Under persistent questioning from LaHood and Rahall, as well as other committee members present, Welch's weak defense of the ban led some observers to conclude that he didn't really believe his own words, but was dutifully carrying out orders. Ranking minority member Lee Hamilton (D-IN) asked what Lebanon must do to get the ban lifted. Welch did not answer the question directly, replying instead that he could not forecast what secretary of state Madeleine Albright would decide at her July review of the ban.

When Hamilton asked what the problem was specifically, Welch answered that there was a potential for danger to travelers.

Hamilton responded, "There's a potential of danger for travelers to Washington, DC, too, but you don't ban travel to Washington, DC!" After the applause and laughter subsided, Welch replied with a straight face that the State Department has no jurisdiction within the U.S.

When Rep. Brad Sherman (D-CA) asked whether Welch would agree that the restriction is an impediment to U.S. business, Welch replied, "yes."

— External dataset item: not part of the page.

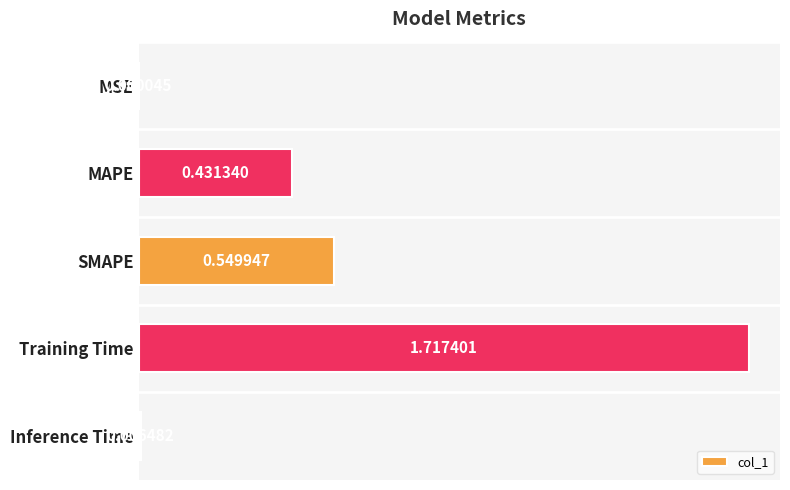

At which category does the chart reach its peak across all series?

Training Time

An exasperated LaHood angrily told Welch that "this idea that Lebanon is a dangerous place is nonsense." He said that Welch's testimony was an insult to everybody's intelligence, and nobody in the room believed what he was saying. Welch said he would be delighted to convey LaHood's words directly to Albright.

Following the hearing, several congressmen expressed their dissatisfaction with the travel ban directly to Albright. Senator Abraham, an Arab American from a state with a large Arab-American population, wrote to Albright July 17, emphasizing the humanitarian impact of the ban on U.S. citizens of Lebanese descent, and the ban's negative effects on U.S. business.

Michigan's other senator, Democrat Carl Levin, who is Jewish, visited Lebanon and told Albright after his return that he thought the ban should be lifted and that many American diplomats in Beirut supported relaxing the ban. In the House, Hamilton wrote to Albright on July 18 urging that the ban be lifted. Rahall and 15 other House co-signers also wrote to Albright on July 18, emphasizing that the ban has outlived any justification that it might have had originally, and that U.S. businesses are losing billions of dollars worth of reconstruction contracts. Co-signers of the Rahall letter were Representatives Baldacci, William Coyne (D-PA), Pat Danner (D-MO), Dingell, Richard Gephardt (D-MO), Tony Hall (D-OH), Chris John (D-LA), Marcy Kaptur (D-OH), Dale Kildee (D-MI), Jim Kolbe (R-AZ), LaHood, John Mica (R-FL), Edward Royce (R-CA), Sununu, and James Traficant (D-OH).

Perhaps Gilman's change of attitude was equally influential with Albright. Previously, he had opposed lifting the ban, but at the June hearing he seemed to be taking care not to give that impression. Furthermore, at a subsequent closed hearing, Gilman asked several pointed questions of the State Department witness indicating that he, too, finally had concluded that the travel ban had outlived its usefulness. Furthermore, Rahall said at the July 30 press conference that both Gilman and Hamilton had telephoned Albright to tell her they thought the travel ban should be lifted.


Shirl McArthur, a retired foreign service officer, is a senior consultant with Bruce Morgan Associates, an international research and consulting firm in the Washington, DC area.